Il prezzo da pagare sarà alto e andrà ad aggiungersi a quelli già pagati dall’inizio della guerra, anzi i patrioti saranno costretti a prendere le armi non solo contro i tedeschi, ma anche contro i fascisti. Sarà una pena atroce combattere contro degli italiani, ma inevitabile. Pensate: come è possibile che una nazione la quale per vent’anni ha sopportato le continue violazioni dei diritti e della dignità umana da parte di una dittatura, fino alla proclamazione delle guerre di aggressione, in poche ore ne venga liberata dall’alto da chi fino a ieri spartiva il potere con Mussolini oppure da un esercito straniero, sia pure inviato da paesi democratici?
No, il Risorgimento non sarebbe stato possibile senza il sangue versato dai cospiratori di Mazzini, senza l’eroismo e l’audacia di Garibaldi. Solo una libera scelta, compiuta dal basso, di massa, può riscattare gli Italiani dalla vergogna di vent’anni di fascismo.
Sarà una guerra popolare e nazionale; dunque, combattuta volontariamente dal popolo preparato e guidato da chi è consapevole della gravità del momento storico. Una guerra che esige, accetta e anzi cerca, il sacrificio non mai è sterile, mai. Soltanto essa, tramontate le menzogne e le illusioni del regime, può creare i nuovi valori morali di cui l’Italia ha bisogno. Soltanto essa può garantire all’Italia quella vera pace a cui aneliamo, contribuendo alla costruzione di un nuovo ordine europeo democratico e confederale.
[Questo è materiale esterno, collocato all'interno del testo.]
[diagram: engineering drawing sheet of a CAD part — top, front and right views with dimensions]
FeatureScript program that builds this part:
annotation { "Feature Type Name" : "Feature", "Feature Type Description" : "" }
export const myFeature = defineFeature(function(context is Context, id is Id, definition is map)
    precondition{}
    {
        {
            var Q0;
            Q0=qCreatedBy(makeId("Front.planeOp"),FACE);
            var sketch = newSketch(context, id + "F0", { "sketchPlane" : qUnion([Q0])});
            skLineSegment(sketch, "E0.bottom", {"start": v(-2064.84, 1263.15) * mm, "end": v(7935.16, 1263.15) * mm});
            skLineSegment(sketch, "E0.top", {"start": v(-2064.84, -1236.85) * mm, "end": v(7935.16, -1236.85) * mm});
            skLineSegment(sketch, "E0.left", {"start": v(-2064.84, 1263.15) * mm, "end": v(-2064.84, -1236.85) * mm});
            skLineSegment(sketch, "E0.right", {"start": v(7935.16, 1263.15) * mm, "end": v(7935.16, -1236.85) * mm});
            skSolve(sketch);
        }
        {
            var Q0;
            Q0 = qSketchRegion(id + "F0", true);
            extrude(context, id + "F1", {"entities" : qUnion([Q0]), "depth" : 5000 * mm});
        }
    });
Non potrà essere una parte politica sola a costruire o ricostruire quei valori. Proprio qui nel mio studio, si sono or ora incontrati esponenti dei Partiti liberale, socialista e comunista, della Democrazia Cristiana e del Partito d’Azione. Assieme abbiamo costituito un Comitato provinciale provvisorio che lancerà un appello alla popolazione. Chiediamo giustizia, non vendetta. Vogliamo che le insegne fasciste siano rimosse anche dai luoghi presidiati dalle forze militari, al gen. Vasarri comandante di zona avanzeremo questa richiesta e inoltre chiederemo che le direttive sull’ordine pubblico siano applicate con prudenza e buon senso. Dodici ore fa, dopo vent’anni di oppressione, abbiamo riconquistato la libertà. Non vogliamo separarcene mai più. W l’Italia, W la libertà!